**What you should do**: Only the lines from the opening of the material through the one containing "13: (211, 308)" should be reproduced, each exactly as it stands.
-------- Provided material --------
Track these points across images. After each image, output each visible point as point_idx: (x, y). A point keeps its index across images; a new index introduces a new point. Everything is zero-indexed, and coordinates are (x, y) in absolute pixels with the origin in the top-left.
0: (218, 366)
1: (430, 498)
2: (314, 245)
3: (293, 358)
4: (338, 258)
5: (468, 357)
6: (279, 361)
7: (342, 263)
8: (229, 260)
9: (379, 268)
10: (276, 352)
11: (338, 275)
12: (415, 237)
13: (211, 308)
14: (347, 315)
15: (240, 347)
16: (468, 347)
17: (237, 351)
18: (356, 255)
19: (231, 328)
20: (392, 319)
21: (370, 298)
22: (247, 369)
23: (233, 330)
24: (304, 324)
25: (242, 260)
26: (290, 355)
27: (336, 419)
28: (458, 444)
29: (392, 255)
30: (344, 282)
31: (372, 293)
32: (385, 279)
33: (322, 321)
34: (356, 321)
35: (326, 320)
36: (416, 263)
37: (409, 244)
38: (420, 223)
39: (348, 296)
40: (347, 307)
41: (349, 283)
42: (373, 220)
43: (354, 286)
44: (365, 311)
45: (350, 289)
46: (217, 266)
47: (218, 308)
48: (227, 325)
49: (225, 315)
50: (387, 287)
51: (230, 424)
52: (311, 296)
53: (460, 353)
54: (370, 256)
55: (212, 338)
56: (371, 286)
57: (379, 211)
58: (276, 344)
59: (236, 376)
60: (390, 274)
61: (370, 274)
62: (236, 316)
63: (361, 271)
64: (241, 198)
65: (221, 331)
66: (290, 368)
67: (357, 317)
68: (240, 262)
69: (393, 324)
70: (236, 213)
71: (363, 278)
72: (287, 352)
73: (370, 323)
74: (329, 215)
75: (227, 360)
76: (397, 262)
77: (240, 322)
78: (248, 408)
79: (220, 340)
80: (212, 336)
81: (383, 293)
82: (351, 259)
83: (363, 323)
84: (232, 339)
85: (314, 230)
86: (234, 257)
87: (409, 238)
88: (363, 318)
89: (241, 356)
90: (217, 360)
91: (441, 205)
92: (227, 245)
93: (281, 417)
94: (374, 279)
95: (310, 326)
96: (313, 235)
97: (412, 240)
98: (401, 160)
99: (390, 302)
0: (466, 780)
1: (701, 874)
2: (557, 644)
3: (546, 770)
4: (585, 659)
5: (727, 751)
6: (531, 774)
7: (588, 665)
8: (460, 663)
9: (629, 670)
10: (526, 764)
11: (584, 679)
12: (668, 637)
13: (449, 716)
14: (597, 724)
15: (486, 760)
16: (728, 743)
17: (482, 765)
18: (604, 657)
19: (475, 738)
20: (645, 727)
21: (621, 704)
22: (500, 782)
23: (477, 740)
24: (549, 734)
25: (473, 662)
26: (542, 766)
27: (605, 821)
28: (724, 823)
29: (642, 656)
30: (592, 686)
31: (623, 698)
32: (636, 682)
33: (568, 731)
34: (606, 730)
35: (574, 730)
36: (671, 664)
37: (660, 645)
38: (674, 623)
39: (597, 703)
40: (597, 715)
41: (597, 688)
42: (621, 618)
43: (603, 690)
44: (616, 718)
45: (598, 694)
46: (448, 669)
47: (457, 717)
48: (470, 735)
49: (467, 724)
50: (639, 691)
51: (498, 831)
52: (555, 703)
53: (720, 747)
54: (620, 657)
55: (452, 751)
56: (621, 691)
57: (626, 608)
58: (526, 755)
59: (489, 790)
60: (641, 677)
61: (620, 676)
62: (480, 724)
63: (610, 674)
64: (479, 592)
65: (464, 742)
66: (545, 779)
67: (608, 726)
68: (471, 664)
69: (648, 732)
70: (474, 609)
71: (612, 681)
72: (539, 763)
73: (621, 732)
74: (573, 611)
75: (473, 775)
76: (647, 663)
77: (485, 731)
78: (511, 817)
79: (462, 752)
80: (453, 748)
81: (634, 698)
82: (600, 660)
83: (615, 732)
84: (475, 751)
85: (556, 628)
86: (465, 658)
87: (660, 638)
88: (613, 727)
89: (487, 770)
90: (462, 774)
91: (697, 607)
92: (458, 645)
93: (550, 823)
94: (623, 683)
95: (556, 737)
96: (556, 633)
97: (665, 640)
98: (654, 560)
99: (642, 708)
--------
**Solution to the exercise**:
Track these points across images. After each image, output each visible point as point_idx: (x, y). A point keeps its index across images; a new index introduces a new point. Everything is zero-indexed, and coordinates are (x, y) in absolute pixels with the origin in the top-left.
0: (218, 366)
1: (430, 498)
2: (314, 245)
3: (293, 358)
4: (338, 258)
5: (468, 357)
6: (279, 361)
7: (342, 263)
8: (229, 260)
9: (379, 268)
10: (276, 352)
11: (338, 275)
12: (415, 237)
13: (211, 308)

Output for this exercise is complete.